My guess is you will get more production and less snow issues on the steeper lower roof.
 

fbelec

Minister of Fire
Nov 23, 2005
2,949
Massachusetts
just to recap. if you shut off your compressor breaker it will shut off everything outside including the compressor heater. the heatpump is designed to go to the heat strips at no lower than 32 but sometimes 36 degrees. so if you keep your thermostat on aux heat or emergency heat then it will come on only if needed on the electric strips. if you don't change to the emergency heat or aux it will be slow to react. like it will be looking for the heat pump and run for some time before the heat strips kick in. on a heat pump the control board is in the out side unit so a call for heat if need be will be one of two things either it won't come on because you have the outside breaker off or it will heat with just the electric strip or coil heat. the electric coils or strips can be quite large. some only 15000 watts or like my customer that has geothermal heat pumps. his main heater has a separate circuit for the electric coils. it's a 240 volt 100 amp breaker. i would hate to have that electric bill
 

Caw

Member
May 26, 2020
206
Massachusetts
Im still waiting for all the service guys to come this week and see what we can do. I'm heating 100% with wood so I really don't want to run the compressor heater when I will never be turning it on this winter.

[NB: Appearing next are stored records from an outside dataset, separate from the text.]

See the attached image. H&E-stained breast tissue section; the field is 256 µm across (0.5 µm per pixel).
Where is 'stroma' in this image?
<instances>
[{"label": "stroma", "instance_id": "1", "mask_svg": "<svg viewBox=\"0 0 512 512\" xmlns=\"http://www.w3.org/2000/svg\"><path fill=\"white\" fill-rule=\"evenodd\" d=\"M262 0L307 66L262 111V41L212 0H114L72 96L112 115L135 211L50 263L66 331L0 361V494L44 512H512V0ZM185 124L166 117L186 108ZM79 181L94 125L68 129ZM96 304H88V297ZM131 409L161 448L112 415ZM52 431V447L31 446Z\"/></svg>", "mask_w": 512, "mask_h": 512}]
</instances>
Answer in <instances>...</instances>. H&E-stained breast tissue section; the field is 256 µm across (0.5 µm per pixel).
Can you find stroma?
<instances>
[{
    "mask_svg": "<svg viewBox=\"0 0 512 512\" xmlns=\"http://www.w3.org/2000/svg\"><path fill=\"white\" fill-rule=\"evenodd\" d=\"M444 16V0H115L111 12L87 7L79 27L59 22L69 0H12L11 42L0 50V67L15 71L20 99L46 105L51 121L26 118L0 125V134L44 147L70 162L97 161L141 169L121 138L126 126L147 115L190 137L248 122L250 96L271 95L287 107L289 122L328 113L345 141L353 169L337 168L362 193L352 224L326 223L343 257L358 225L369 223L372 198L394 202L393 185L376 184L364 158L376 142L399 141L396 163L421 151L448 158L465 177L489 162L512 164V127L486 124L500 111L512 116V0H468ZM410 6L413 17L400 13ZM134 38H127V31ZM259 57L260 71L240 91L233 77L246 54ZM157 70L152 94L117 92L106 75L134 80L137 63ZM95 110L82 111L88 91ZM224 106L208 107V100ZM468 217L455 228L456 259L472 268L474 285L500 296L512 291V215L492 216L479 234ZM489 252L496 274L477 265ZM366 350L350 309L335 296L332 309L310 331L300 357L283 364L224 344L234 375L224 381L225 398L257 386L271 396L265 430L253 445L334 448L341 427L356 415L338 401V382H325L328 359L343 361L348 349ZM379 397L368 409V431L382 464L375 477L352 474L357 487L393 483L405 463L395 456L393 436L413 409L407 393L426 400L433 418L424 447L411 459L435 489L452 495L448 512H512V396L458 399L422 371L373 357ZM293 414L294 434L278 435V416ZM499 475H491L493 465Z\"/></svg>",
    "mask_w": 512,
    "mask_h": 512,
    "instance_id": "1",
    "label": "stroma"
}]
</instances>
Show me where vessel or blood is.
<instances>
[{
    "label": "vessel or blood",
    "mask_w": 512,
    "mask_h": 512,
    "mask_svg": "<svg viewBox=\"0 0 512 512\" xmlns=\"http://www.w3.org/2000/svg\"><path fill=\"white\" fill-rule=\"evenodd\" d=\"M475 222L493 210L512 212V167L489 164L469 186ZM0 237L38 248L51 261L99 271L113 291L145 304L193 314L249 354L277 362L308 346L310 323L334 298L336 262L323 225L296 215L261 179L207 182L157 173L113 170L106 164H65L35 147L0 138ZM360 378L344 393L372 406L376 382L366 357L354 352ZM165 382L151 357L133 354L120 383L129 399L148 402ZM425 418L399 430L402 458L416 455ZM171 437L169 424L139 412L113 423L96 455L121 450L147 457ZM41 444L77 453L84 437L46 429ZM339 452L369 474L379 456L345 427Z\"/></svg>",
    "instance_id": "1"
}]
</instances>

If there were some issue with the stove one day I could turn the power back on for a couple hours to let the compressor warm then fire the system. Thats my thought process anyways. Why pay for electricity im not going to use?

Stove keeps the whole house 70+ on the coldest days no problem.
 

peakbagger

Minister of Fire
Jul 11, 2008
5,795
Northern NH
That is what we used to do in our plant. I think we even paid our contractor to install timers on the starters that would wait 2 hours after they were reenergized to ensure the heaters had warmed up the compressors.
 

PA Mountain Man

New Member
Dec 14, 2020
35
Lisburn, PA
Caw. I read thru this thread and the heat pump may be part of the problem. One thing you changed is the water heater and you may want to check setting on the thermostat. Heating the water 5 degrees warmer on the new heater versus the old heater could account for an increase in electric use. And don't assume the new heater is insulated better than the old one. Water heater blankets can save a lot of heat in a 50 degree basement.
Also as mentioned above your well pump could be running more often due to a leak, clogged pressure switch or it could be worn out and having to run longer to pump the same amount of water. The well pump can be checked without pulling by taking amp readings and comparing against motor designed draw. Several years ago we noticed a sudden increase in power use. After looking in all the wrong places I checked the electric draw on the pump and that was the culprit. I replaced ours and electric bill went down a lot.
 

Caw

Member
May 26, 2020
206
Massachusetts
I had the HVAC guy out yesterday to give the beat pump a thorough inspection and it's not the culprit. Everything is working properly. Next step is getting the leak fixed, which isn't until next week unfortunately. Then we'll have to check the well.
 

festerw

Feeling the Heat
Nov 16, 2009
467
Cambridge Springs, PA
I'd bet getting the leak fixed will be the answer. Both the water heating part and the pump running frequently could drive the usage up significantly.

I had a leaking washer valve and unknown at the time leak in my pressure tank bladder and the pump would run every 15-20 minutes.